First, the Fed considered itself a creditor of A.I.G., rather than a regulator that could impose its will on banks. It approached A.I.G.’s trading partners with a request for “voluntary” concessions. Mr. Barofsky said this differed from the government’s role in the auto industry, where it lent the car makers money but also negotiated aggressively and won substantial concessions from other creditors.

The Fed also decided it could not treat foreign banks differently from American banks, for fear of setting off foreign retaliation.

While seeking concessions from the various banks, the Fed contacted the Commission Bancaire, a French regulator, to request support in its negotiations with two French institutions, Société Générale and Calyon.

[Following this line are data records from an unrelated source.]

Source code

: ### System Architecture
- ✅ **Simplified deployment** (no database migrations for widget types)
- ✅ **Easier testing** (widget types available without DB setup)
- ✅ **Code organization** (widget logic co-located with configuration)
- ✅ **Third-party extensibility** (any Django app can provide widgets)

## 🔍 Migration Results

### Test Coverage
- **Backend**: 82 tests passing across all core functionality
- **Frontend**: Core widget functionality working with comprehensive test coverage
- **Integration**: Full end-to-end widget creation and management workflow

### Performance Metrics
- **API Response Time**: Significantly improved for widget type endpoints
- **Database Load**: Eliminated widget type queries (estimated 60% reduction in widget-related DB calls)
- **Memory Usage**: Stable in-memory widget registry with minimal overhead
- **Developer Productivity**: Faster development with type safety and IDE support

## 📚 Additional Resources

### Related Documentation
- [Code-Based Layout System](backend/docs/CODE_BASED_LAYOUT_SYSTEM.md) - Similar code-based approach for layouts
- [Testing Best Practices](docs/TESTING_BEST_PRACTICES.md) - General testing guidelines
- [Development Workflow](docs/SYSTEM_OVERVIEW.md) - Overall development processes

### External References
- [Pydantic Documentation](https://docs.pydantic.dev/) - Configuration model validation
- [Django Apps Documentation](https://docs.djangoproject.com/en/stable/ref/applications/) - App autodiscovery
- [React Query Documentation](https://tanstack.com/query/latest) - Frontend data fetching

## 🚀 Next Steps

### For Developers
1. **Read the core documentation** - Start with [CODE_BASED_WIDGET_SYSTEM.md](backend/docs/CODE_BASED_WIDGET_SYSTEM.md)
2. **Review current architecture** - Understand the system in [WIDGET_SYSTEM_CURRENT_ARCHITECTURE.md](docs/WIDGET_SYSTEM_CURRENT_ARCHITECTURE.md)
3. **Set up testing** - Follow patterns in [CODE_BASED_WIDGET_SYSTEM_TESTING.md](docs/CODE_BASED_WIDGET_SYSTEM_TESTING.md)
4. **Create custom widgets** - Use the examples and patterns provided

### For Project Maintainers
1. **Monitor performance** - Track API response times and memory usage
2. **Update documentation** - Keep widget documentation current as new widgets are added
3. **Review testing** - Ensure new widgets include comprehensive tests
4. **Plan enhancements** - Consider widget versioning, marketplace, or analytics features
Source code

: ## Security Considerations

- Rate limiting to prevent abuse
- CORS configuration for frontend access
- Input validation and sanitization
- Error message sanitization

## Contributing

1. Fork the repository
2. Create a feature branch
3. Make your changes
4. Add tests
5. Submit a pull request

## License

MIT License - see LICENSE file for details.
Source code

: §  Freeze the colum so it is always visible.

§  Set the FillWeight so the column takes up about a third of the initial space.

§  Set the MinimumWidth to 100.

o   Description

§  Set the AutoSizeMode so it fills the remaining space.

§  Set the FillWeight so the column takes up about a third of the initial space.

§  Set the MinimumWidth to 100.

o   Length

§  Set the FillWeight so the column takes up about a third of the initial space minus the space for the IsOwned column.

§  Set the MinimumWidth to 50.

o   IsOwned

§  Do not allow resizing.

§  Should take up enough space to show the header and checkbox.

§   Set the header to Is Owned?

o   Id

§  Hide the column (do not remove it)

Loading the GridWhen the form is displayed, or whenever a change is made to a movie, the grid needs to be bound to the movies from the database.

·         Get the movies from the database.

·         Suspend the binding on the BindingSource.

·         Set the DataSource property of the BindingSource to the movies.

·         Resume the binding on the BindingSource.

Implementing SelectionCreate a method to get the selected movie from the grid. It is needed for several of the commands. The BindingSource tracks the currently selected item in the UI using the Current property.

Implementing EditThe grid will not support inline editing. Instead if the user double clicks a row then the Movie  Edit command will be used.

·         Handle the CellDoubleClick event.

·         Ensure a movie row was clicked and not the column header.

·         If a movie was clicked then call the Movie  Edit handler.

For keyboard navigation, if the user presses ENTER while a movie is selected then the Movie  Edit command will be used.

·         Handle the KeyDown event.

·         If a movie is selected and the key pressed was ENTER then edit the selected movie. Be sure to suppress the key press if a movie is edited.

The Commission Bancaire responded “forcibly” that unless A.I.G. were in bankruptcy, the French banks were “precluded by law from making concessions and could face potential criminal liability” if they helped.

By that time, seven of the eight banks had also refused to grant concessions. Officials at the Fed then met with Mr. Geithner. The officials recommended that the Fed stop seeking concessions.

The report said Mr. Geithner did not recall being told one bank was willing to take a haircut, but did not challenge the account of those on his staff.

The report also shed new light on the effect the rating agencies had on the way the Fed handled the A.I.G. emergency. The company’s run-on-the-bank disaster began with a major credit downgrade in September; the Fed quickly responded with an $85 billion loan.

But because the Fed moved so quickly, it recycled a set of lending terms that had previously been devised for A.I.G. by lenders in the private sector. The interest rate was too high, given A.I.G.’s distress, and so the loan that was supposed to rescue the insurer ended up putting it at risk of a second credit downgrade. That, in turn, could have set off a second run-on-the-bank episode.

The Fed got caught in a no-win situation, the report said. While it might have been able to win concessions by threatening to withdraw support from A.I.G., it also ran the risk that the credit agencies would take the threat too seriously and impose another catastrophic downgrade.

Mr. Barofsky said the facts also undermined the Fed’s arguments that banking secrecy was an essential part of bank stability.

“The default position, whenever government funds are deployed in a crisis to support markets or institutions, should be that the public is entitled to know what is being done with government funds,” he said.